Мордхе не сразу понял, о чем его спрашивают. Смущенный, он пересел на свободный стул, который стоял около Сореле, с минуту смотрел на нее, почувствовал, что делает глупость, покраснел и, продолжая сидеть, тихо ответил:
— У реб Йоселе.
— Я совсем забыла, — взмахнула Сореле рукой, будто что-то вспомнив. — Реб Йосл ведь с вами в родстве.
— Да, — кивнул Мордхе головой.
— Реб Йосл — крупный богач. — Сореле зажмурила глаза и покачала головой, как бы желая придать больше веса своим словам. — Большой благотворитель, грех жаловаться, много и щедро дает, но все-таки он поступил нехорошо. Мы ведь свои люди, нас здесь никто не услышит! Он не должен был ссориться с детьми и жениться на старости лет на молодой девушке. Он же глубокий старик: ему за шестьдесят. А она? Сомневаюсь, чтоб ей было больше двадцати трех — двадцати четырех лет…
— Ее отец тоже был против этого брака, — ответил Мордхе, — но он ничего не мог сделать. Сахарный завод его разорил, и, если б реб Йосл не дал ему тридцать тысяч злотых, завод давно был бы продан с торгов.
— A-а… Это другое дело!

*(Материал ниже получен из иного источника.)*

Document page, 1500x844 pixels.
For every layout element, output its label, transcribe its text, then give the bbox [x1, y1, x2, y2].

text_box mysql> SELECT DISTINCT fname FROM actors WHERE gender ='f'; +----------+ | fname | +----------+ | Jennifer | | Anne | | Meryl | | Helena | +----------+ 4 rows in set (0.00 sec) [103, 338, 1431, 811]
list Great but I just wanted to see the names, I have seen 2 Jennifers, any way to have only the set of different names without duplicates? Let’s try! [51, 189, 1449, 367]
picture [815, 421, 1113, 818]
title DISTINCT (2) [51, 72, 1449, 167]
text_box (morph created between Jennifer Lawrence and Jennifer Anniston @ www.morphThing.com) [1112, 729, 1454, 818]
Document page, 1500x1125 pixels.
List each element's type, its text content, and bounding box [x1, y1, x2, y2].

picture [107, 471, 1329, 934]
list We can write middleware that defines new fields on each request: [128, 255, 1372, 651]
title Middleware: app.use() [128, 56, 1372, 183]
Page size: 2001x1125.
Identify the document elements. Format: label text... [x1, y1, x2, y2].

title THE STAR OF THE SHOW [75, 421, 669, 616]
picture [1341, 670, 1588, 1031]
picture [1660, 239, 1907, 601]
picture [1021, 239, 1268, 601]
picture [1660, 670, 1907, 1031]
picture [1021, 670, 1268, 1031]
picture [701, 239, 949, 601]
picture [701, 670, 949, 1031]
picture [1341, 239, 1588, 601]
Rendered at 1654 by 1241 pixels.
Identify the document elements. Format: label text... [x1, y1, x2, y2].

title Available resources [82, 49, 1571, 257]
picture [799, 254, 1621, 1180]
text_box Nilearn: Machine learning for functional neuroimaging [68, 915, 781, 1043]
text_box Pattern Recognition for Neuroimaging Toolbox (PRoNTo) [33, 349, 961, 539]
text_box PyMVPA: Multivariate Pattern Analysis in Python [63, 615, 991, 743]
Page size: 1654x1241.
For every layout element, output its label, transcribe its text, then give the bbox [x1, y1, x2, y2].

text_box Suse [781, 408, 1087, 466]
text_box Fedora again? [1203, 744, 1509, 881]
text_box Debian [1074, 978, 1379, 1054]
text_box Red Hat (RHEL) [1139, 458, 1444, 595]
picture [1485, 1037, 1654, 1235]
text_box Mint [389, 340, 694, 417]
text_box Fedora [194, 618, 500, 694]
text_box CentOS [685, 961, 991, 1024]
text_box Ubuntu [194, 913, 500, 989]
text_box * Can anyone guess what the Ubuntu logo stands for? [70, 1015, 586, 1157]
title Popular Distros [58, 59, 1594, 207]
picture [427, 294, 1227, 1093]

Значит, он ее купи-ил! — растягивала слова Сореле, как будто теперь ей все стало понятно.
— Говорят, она очень образованная, — вмешалась в беседу Ривкеле.
— А если она образованная, так нужно ходить без парика и водить дружбу с иноверцами? — вконец рассердилась Сореле.
— Все-таки, если б меня даже озолотили, я бы не вышла за такого старика! — рассмеялась Ривкеле и покраснела.
— Кто же об этом говорит? — Мать погладила ее по голове и обратилась к Мордхе, чтобы перевести разговор на другое: — А как поживает твоя мама? Она ведь всегда была такого слабого здоровья?
Мордхе не знал, что ответить, отрешенно смотрел, как Ривкеле срывает листики с куста, жует их, а когда собрался было что-то сказать, его уже никто не слушал.
Сореле говорила дочери:
— Я росла вместе с его матерью, мы были подругами с самого детства…
Ривкеле подняла глаза, смелее посмотрела на Мордхе, будто то обстоятельство, что их матери когда-то дружили, сближало ее с юношей. Мордхе о чем-то задумался, потом услышал, как реб Довидл говорит о своем отце, о ребе, говорит совершенно буднично; он хотел прислушаться, но в это время появился служка.
— Реб Иче, вы можете войти.
Реб Иче встал и сделал рукою знак Мордхе, чтобы тот пошел с ним.
— Зачем он тебе? — остановил реб Иче реб Довидл. — Оставь его здесь!
— Ну? — поглядел реб Иче на Мордхе и пожал плечами. — Чего ты сам хочешь?
Мордхе был в замешательстве, смотрел то на реб Довидла, то на реб Иче и не знал, что делать. Он колебался и со странной улыбкой, будто был чем-то обязан реб Довидлу, почти молил его разрешить ему познакомиться с ребе.
— Я пойду с реб Иче!
— Как хочешь. — Довидл направился в соседнюю комнату, но остановился на пороге. — У нас ты можешь чувствовать себя как дома. Слышишь?
— Приходи к ужину, — добавила Сореле.
Мордхе попрощался, счастливый, не понимая, отчего эти люди так заботятся о нем. Он почувствовал вдруг, что их дом становится ему близким. Не мог только понять равнодушия, какого-то будничного отношения этих людей к ребе, с которым они живут под одной крышей.
* * *
Служка, проведя их через несколько комнат, оставил подождать в той, где было особенно много книг, а сам на цыпочках подошел к двери комнаты ребе и остановился, прислушиваясь. Он должен был спросить, примет ли ребе гостей.
Мордхе пришел в восхищение от того, с каким благоговением относится к ребе служка, который жил вместе с ним свыше тридцати лет. Ему стало еще непонятнее, отчего реб Довидл говорит о ребе, своем отце, без всякого уважения, как о выжившем из ума старике.